L’hôpital sanctionné a été victime de deux attaques informatiques : (i) une première en 2019 et (ii) une seconde en 2021. C’est à la suite de cette seconde attaque qu’une enquête a été initiée par le service d’inspection de l’autorité de protection des données. Les enquêteurs en charge de la réalisation de cette enquête ont considéré que l’hôpital n’avait pas entrepris les démarches nécessaires pour se conformer au RGPD, et ce malgré la première attaque informatique subie en 2019. Bien que cette conclusion ait été contestée par l’hôpital, la chambre contentieuse a jugé que les constats faits par les enquêteurs étaient vérifiés et a sanctionné financièrement l’hôpital.

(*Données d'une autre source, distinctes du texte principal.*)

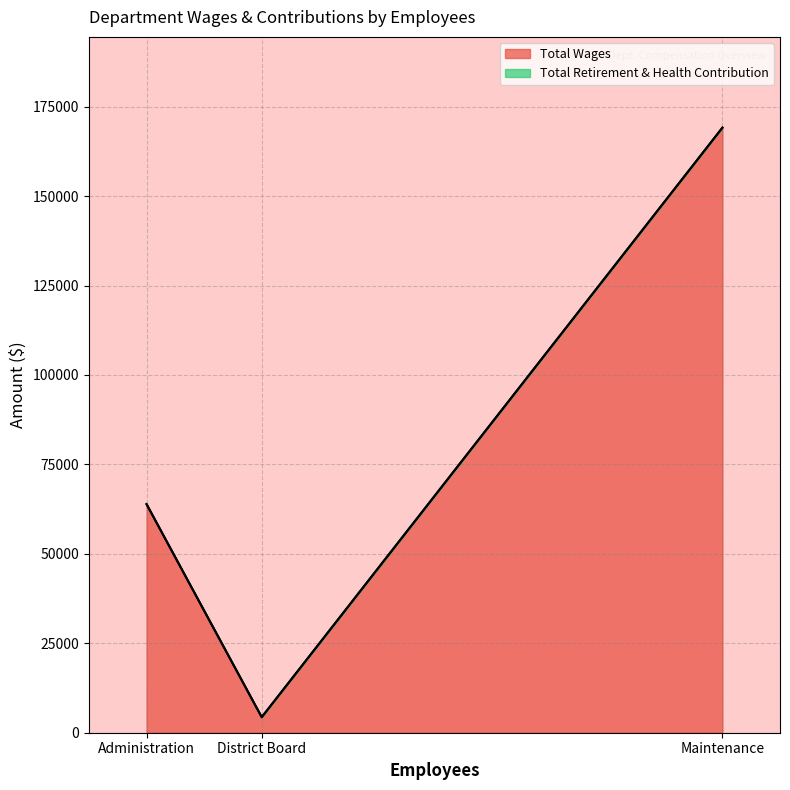

Read the Total Wages value at Administration, to the nearest 50.

63900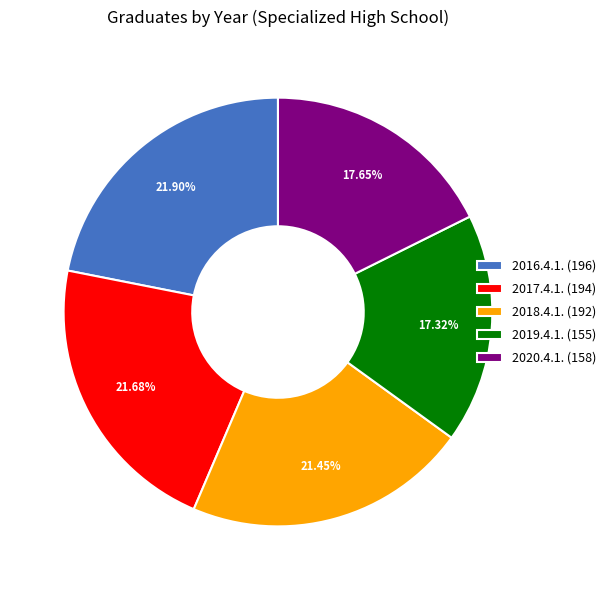

How many segments does this pie chart have?

5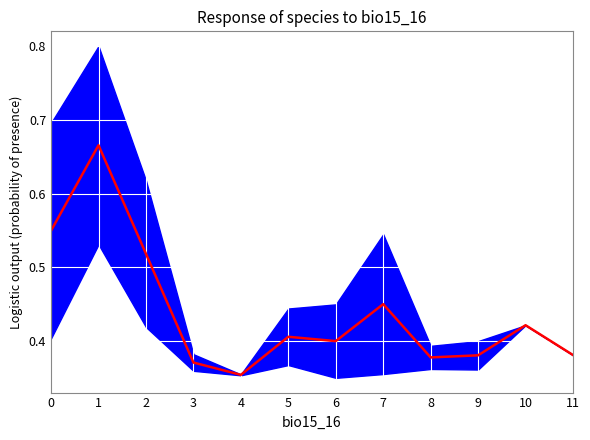

Reading left to right, list all the values displayed in this chart.

0=0.5	1=0.7	2=0.5	3=0.4	4=0.4	5=0.4	6=0.4	7=0.4	8=0.4	9=0.4	10=0.4	11=0.4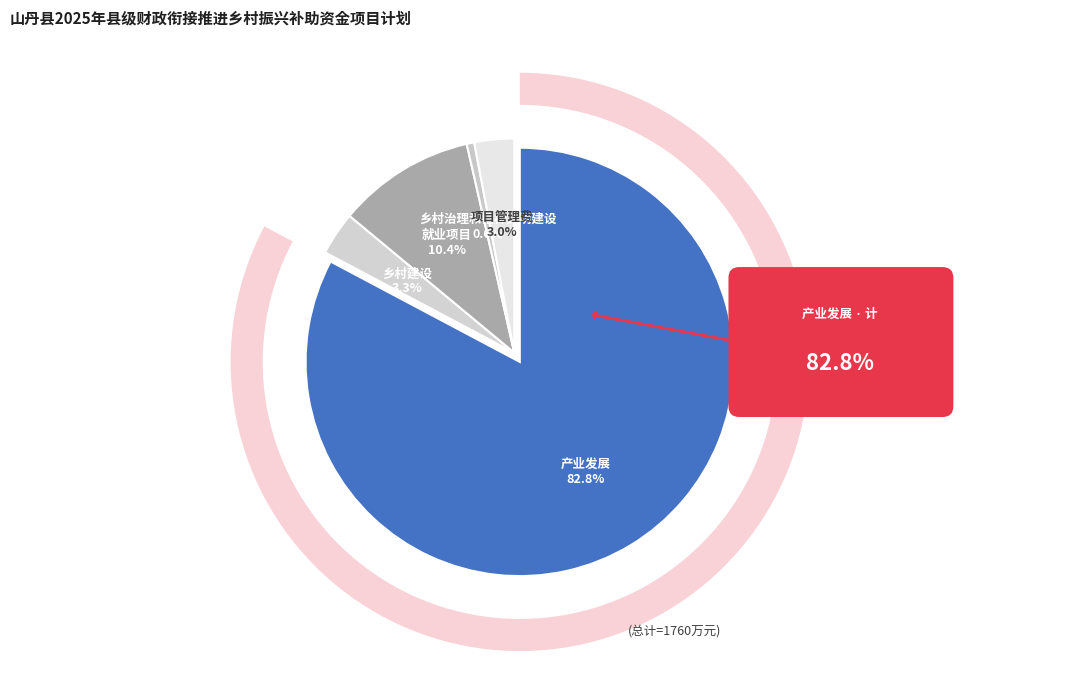

To the nearest percent, what is the difference between the largest and smallest slice percentages?

82%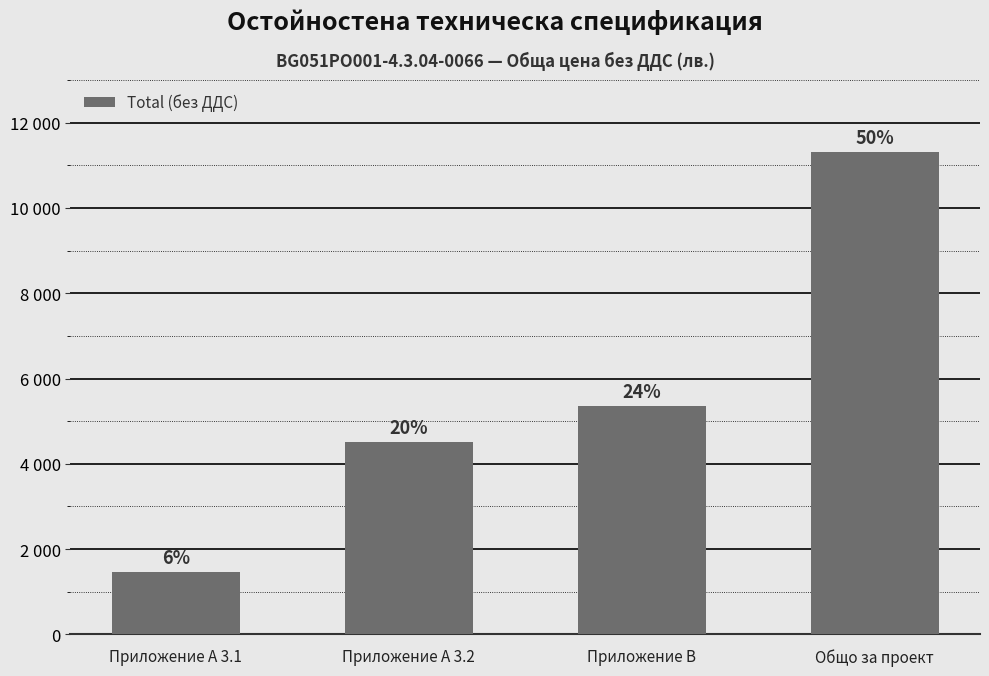

Are the bars horizontal?

No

La décision rendue intéressera certainement les hôpitaux en raison du fait que la chambre contentieuse précise dans sa décision certaines mesures techniques ou organisationnelles qui doivent être appliquées en matière de sécurité par les hôpitaux. Ainsi, l’on peut par exemple lire dans la décision que la chambre contentieuse considère qu’un mot de passe dont la longueur est inférieure à 12 caractères n’est pas suffisamment robuste pour être utilisé en milieu hospitalier (voir points n°122 et 123 de la décision). En matière de formation du personnel, la chambre contentieuse indique que les employés des hôpitaux doivent recevoir une formation appropriée et régulière (point n°99 de la décision). Ces formations doivent être dispensées à suffisamment de collaborateurs. Dans la décision attaquée, la chambre contentieuse a jugé que les mesures de formation n’étaient pas satisfaisantes car « ces formations ne s’appliquent qu’à une infime proportion des membres du personnel (…) » (point n°104 de la décision). Nul doute qu’il est recommandé aux hôpitaux de prendre en compte ces enseignements dans la mise en œuvre des mesures organisationnelles pour le futur. D’autres aspects des mesures organisationnelles sont évalués par la chambre contentieuse dans sa décision.
La chambre contentieuse s’est également prononcée sur la nature juridique de l’hôpital. En Belgique, une « autorité publique » au sens du RGPD et de la loi du 30 juillet 2018 ne peut pas se voir imposer une amende (pour autant qu’elle n’offre pas des biens ou des services sur un marché) en application de l’article 122, §2 de la loi du 30 juillet 2018 « relative à la protection des personnes physiques à l’égard des traitements de données à caractère personnel ». L’hôpital concerné – qui est une ASBL de droit privé – défendait la thèse selon laquelle il devait être assimilé à une autorité publique. Cette thèse n’a pas été suivie par la chambre contentieuse. Pour être assimilé à une autorité publique, un hôpital doit démontrer que trois conditions sont réunies (article 5, 3° de la loi du 30 juillet 2018):
i. L'hôpital doit avoir été créé pour satisfaire spécifiquement des besoins d'intérêt général ayant un caractère autre qu'industriel ou commercial; et
ii. L'hôpital doit être doté de la personnalité juridique; et
iii. L'activité de l'hôpital doit correspondre à au moins un des critères suivants:
a. soit être financée majoritairement par l'état fédéral, les entités fédérées et les autorités locales (ou des personnes morales de droit public qui en dépendent);
b. soit la gestion de l'hôpital doit être soumise à un contrôle des autorités publiques; ou
c. soit plus de la moitié des membres de l'organe d'administration, de direction ou de surveillance sont désignés par ces autorités ou organismes.
Dans sa décision, la chambre contentieuse a considéré que la première ainsi que la troisième condition n’étaient pas remplies par l’hôpital pour lui permettre d’être assimilé à une autorité publique. L’analyse de la chambre contentieuse sur ce point est selon nous discutable. Si l’hôpital en question interjette appel de cette décision, il sera intéressant de voir si la cour des marchés se rallie à la conclusion de la chambre contentieuse (ou non).
En résumé, au-delà du caractère important de la sanction prononcée, la décision rendue par la chambre contentieuse sera utile aux hôpitaux qui souhaitent déterminer si certaines des mesures organisationnelles et techniques actuellement mises en place sont conformes aux attentes de la chambre contentieuse. La décision rendue permet également de mesurer les attentes de la chambre contentieuse en matière de protection des données à caractère personnel en milieu hospitalier.